Reuters cited six unidentified sources last week as saying U.S. intelligence reports continued to warn that Putin has not abandoned what it called his aim of capturing all Ukraine and reclaiming parts of Europe once in the former Soviet bloc.
Kremlin spokesman Dmitry Peskov told reporters Moscow did not know how reliable the sources quoted by Reuters were, but that if the report was accurate then the U.S. intelligence conclusions were wrong.
“This is absolutely not true,” Peskov said of the intelligence conclusions.
Putin sent tens of thousands of troops into Ukraine in February 2022, and Russian forces now control about a fifth of the country. Some European and Ukrainian leaders have accused Putin of having ambitions beyond Ukraine.

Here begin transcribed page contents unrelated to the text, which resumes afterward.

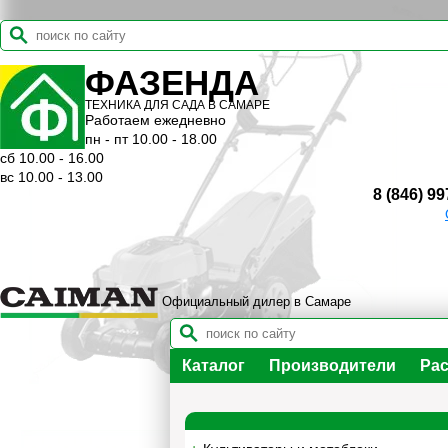
ФАЗЕНДА
ТЕХНИКА ДЛЯ САДА В САМАРЕ
Работаем ежедневно
пн - пт 10.00 - 18.00
сб 10.00 - 16.00
вс 10.00 - 13.00
8 (846) 99
Официальный дилер в Самаре
Каталог
Производители
Рас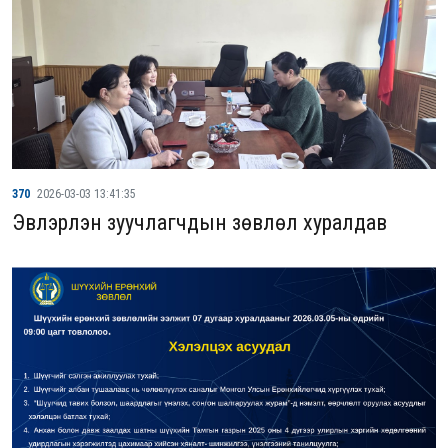
370
2026-03-03 13:41:35
Эвлэрүүлэн зуучлагчдын зөвлөл хуралдав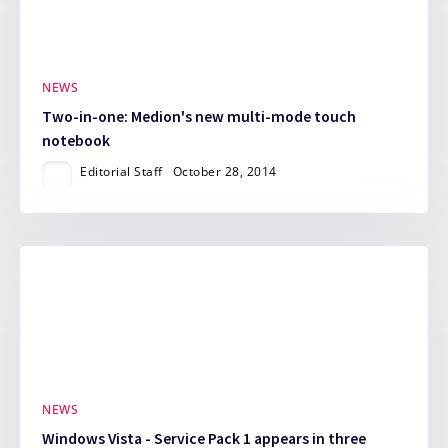
NEWS
Two-in-one: Medion's new multi-mode touch
notebook
Editorial Staff
October 28, 2014
NEWS
Windows Vista - Service Pack 1 appears in three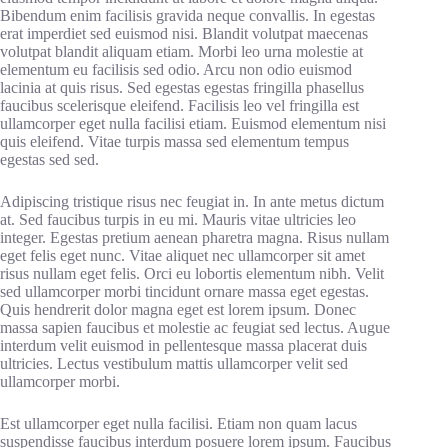
Bibendum enim facilisis gravida neque convallis. In egestas
erat imperdiet sed euismod nisi. Blandit volutpat maecenas
volutpat blandit aliquam etiam. Morbi leo urna molestie at
elementum eu facilisis sed odio. Arcu non odio euismod
lacinia at quis risus. Sed egestas egestas fringilla phasellus
faucibus scelerisque eleifend. Facilisis leo vel fringilla est
ullamcorper eget nulla facilisi etiam. Euismod elementum nisi
quis eleifend. Vitae turpis massa sed elementum tempus
egestas sed sed.
Adipiscing tristique risus nec feugiat in. In ante metus dictum
at. Sed faucibus turpis in eu mi. Mauris vitae ultricies leo
integer. Egestas pretium aenean pharetra magna. Risus nullam
eget felis eget nunc. Vitae aliquet nec ullamcorper sit amet
risus nullam eget felis. Orci eu lobortis elementum nibh. Velit
sed ullamcorper morbi tincidunt ornare massa eget egestas.
Quis hendrerit dolor magna eget est lorem ipsum. Donec
massa sapien faucibus et molestie ac feugiat sed lectus. Augue
interdum velit euismod in pellentesque massa placerat duis
ultricies. Lectus vestibulum mattis ullamcorper velit sed
ullamcorper morbi.
Est ullamcorper eget nulla facilisi. Etiam non quam lacus
suspendisse faucibus interdum posuere lorem ipsum. Faucibus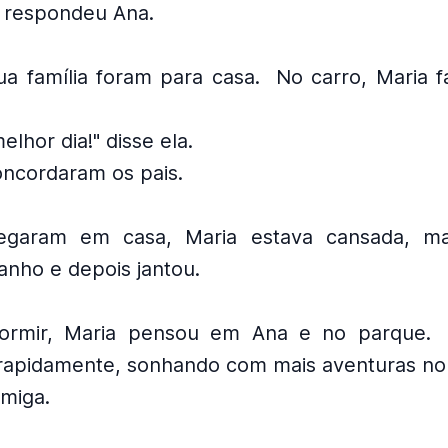
!" respondeu Ana.
ua família foram para casa.
No carro, Maria f
elhor dia!" disse ela.
concordaram os pais.
garam em casa, Maria estava cansada, mas
nho e depois jantou.
ormir, Maria pensou em Ana e no parque.
apidamente, sonhando com mais aventuras n
amiga.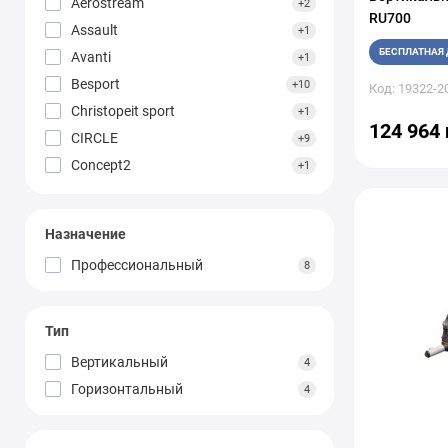
Aerostream
+2
RU700
Assault
+1
БЕСПЛАТНАЯ 
Avanti
+1
Besport
+10
Код: 19322-2
Christopeit sport
+1
124 964 
CIRCLE
+9
Concept2
+1
Cornix
+3
CYBEX
+1
Назначение
EcoFit
+19
Профессиональный
8
Energyfit
+8
EUROFIT
+2
Everfit
+6
Тип
FITEX
Вертикальный
4
FITLAND
+2
Горизонтальный
4
FitLogic
+9
Gymost
+2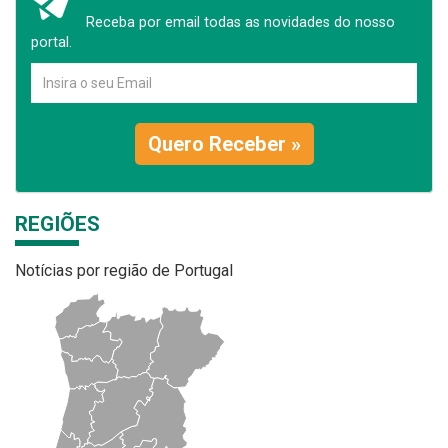
Receba por email todas as novidades do nosso
portal.
Quero Receber »
REGIÕES
Notícias por região de Portugal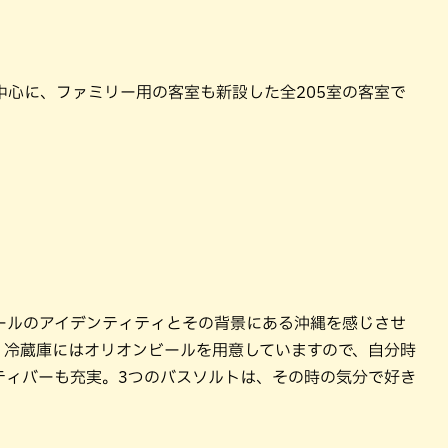
中心に、ファミリー用の客室も新設した全205室の客室で
ールのアイデンティティとその背景にある沖縄を感じさせ
。冷蔵庫にはオリオンビールを用意していますので、自分時
ティバーも充実。3つのバスソルトは、その時の気分で好き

The Russian president has never said in public that he wants to conquer the whole of Ukraine. But he has said repeatedly that Russian forces will take more of Ukraine if Kyiv does not agree to cede the remaining part of the Donbas region in eastern Ukraine that Ukrainian forces still control.
Moscow sees the eastward enlargement of the NATO military alliance, which now includes states in eastern Europe that were part of the Soviet bloc after World War Two, as a threat to Russia.
Putin has said he does not seek to restore the Soviet Union or to attack a NATO member. He said this month that Russia did not want a war with Europe but that if Europe started one, then Russia would be victorious.